Spark is implemented on Hadoop/HDFS and written mostly in Scala, a functional programming language, similar to Java. In fact, Scala needs the latest Java installation on your system and runs on JVM. However, for most of the beginners, Scala is not a language that they learn first to venture into the world of data science. Fortunately, Spark provides a wonderful Python integration, called PySpark, which lets Python programmers to interface with the Spark framework and
learn how to manipulate data at scale and work with objects and algorithms over a distributed file system.

### Dataframe
In Apache Spark, a DataFrame is a distributed collection of rows under named columns. It is conceptually equivalent to a table in a relational database, an Excel sheet with Column headers, or a data frame in R/Python, but with richer optimizations under the hood. DataFrames can be constructed from a wide array of sources such as: structured data files, tables in Hive, external databases, or existing RDDs. It also shares some common characteristics with RDD:

* Immutable in nature : We can create DataFrame / RDD once but can’t change it. And we can transform a DataFrame / RDD after applying transformations.
* Lazy Evaluations: Which means that a task is not executed until an action is performed.
* Distributed: RDD and DataFrame both are distributed in nature.

### Advantages of the DataFrame
* DataFrames are designed for processing large collection of structured or semi-structured data.
* Observations in Spark DataFrame are organised under named columns, which helps Apache Spark to understand the schema of a DataFrame. This helps Spark optimize execution plan on these queries.
* DataFrame in Apache Spark has the ability to handle petabytes of data.
* DataFrame has a support for wide range of data format and sources.
* It has API support for different languages like Python, R, Scala, Java.

In [1]:
import pyspark
from pyspark import SparkContext as sc
from pyspark.sql import Row

### Create a `SparkSession` app object

In [2]:
from pyspark.sql import SparkSession

In [3]:
spark1 = SparkSession.builder.appName('Basics').getOrCreate()

### Read in a JSON file

In [4]:
df = spark1.read.json('Data/people.json')

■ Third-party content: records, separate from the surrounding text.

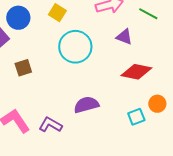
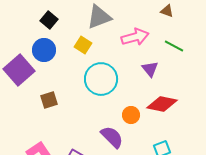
purple triangle: (124, 37) -> (150, 69), turned 30
orange circle: (157, 104) -> (131, 115), moved
purple semicircle: (86, 105) -> (112, 137), turned 60

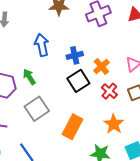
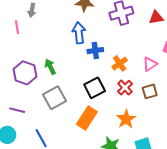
blue arrow: (42, 45) -> (79, 33), moved
black square: (78, 81) -> (95, 88), moved

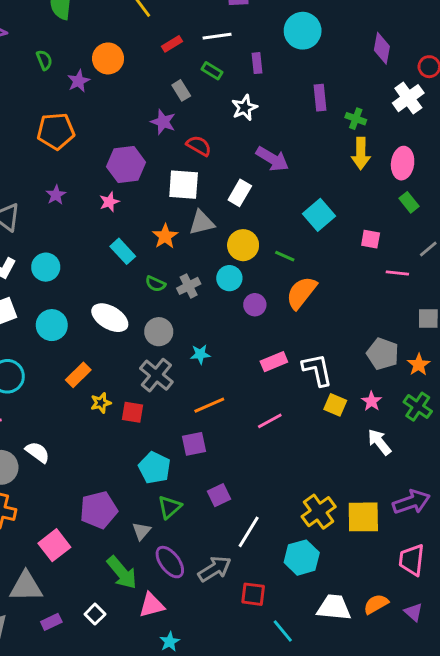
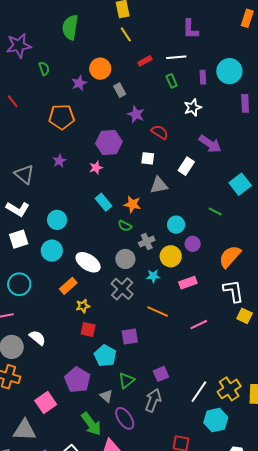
cyan circle: (303, 31) -> (229, 71), moved
green semicircle: (44, 60) -> (44, 69), moved
green rectangle: (212, 71) -> (172, 81), turned 32
gray rectangle: (181, 90) -> (120, 90), moved
white square: (184, 185) -> (148, 158), size x0.6
orange star: (165, 236) -> (132, 204), moved, turned -30
yellow circle: (243, 245) -> (171, 256), moved
cyan circle: (46, 267) -> (57, 220), moved
gray cross: (189, 286) -> (147, 241), moved
orange semicircle: (301, 293) -> (230, 257), moved
white ellipse: (110, 318) -> (88, 262), moved
pink rectangle: (274, 362) -> (188, 283), moved
orange line: (209, 405) -> (158, 311), turned 45
red square: (132, 412) -> (88, 329), moved
purple square: (194, 444) -> (130, 337), moved
cyan pentagon: (154, 468) -> (105, 356), moved
purple pentagon: (99, 510) -> (77, 380), turned -30
gray triangle: (142, 531) -> (106, 396), turned -32
white line: (249, 532) -> (199, 392), moved
gray arrow: (215, 569) -> (153, 400), moved, turned -40

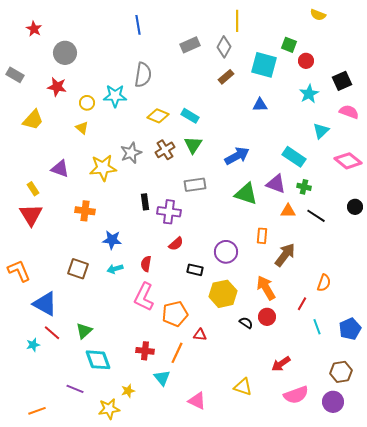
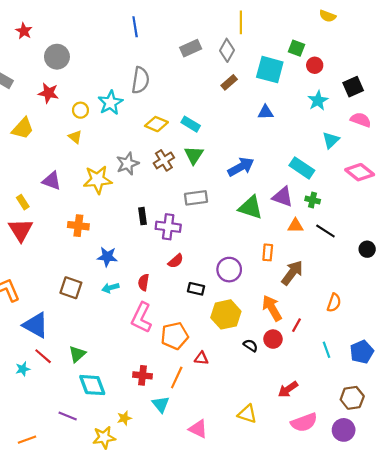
cyan star: (115, 96) -> (110, 103), turned -30
black circle: (355, 207) -> (367, 249), moved
red line: (302, 304) -> (297, 325), moved

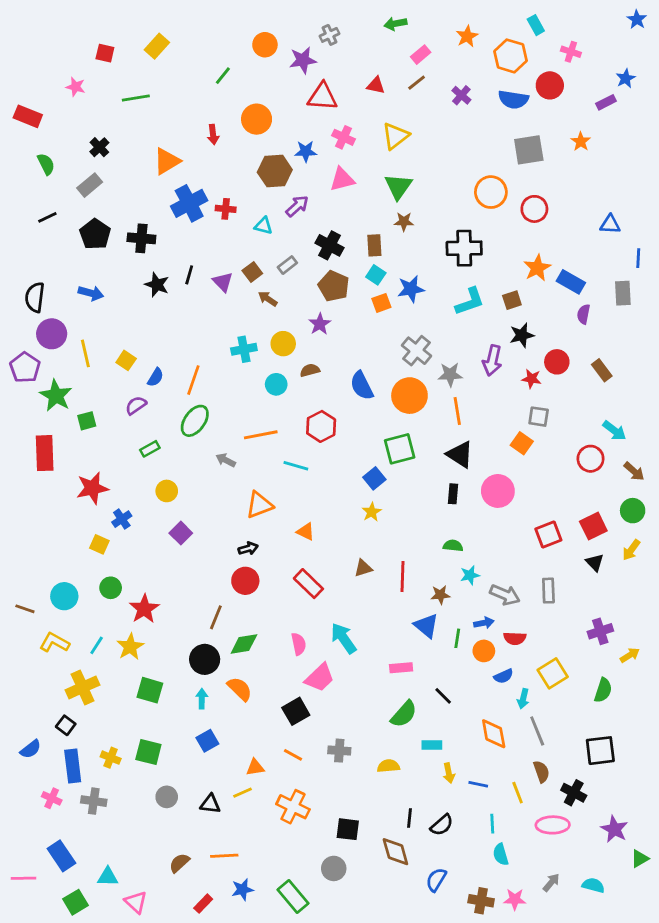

#### Unlike Pandas DataFrame, it does not show itself when called

In [5]:
df

DataFrame[age: bigint, name: string]

#### You have to call show() method to evaluate it i.e. show it

In [6]:
df.show()

+----+-------+
| age|   name|
+----+-------+
|null|Michael|
|  30|   Andy|
|  19| Justin|
+----+-------+



#### Use `printSchema()` to show he schema of the data. Note, how tightly it is integrated to the SQL-like framework. You can even see that the schema accepts `null` values because nullable property is set `True`.

In [7]:
df.printSchema()

root
 |-- age: long (nullable = true)
 |-- name: string (nullable = true)



#### Fortunately a simple `columns` method exists to get column names back as a Python list

In [9]:
df.columns

['age', 'name']

#### Similar to Pandas, the `describe` method is used for the statistical summary. But unlike Pandas, calling only `describe()` returns a DataFrame! This is due to lazy evaluation - the actual computation is delayed as much as possible.

In [10]:
df.describe()

DataFrame[summary: string, age: string, name: string]

#### We have to call `show` again

In [11]:
df.describe().show()

+-------+------------------+-------+
|summary|               age|   name|
+-------+------------------+-------+
|  count|                 2|      3|
|   mean|              24.5|   null|
| stddev|7.7781745930520225|   null|
|    min|                19|   Andy|
|    max|                30|Michael|
+-------+------------------+-------+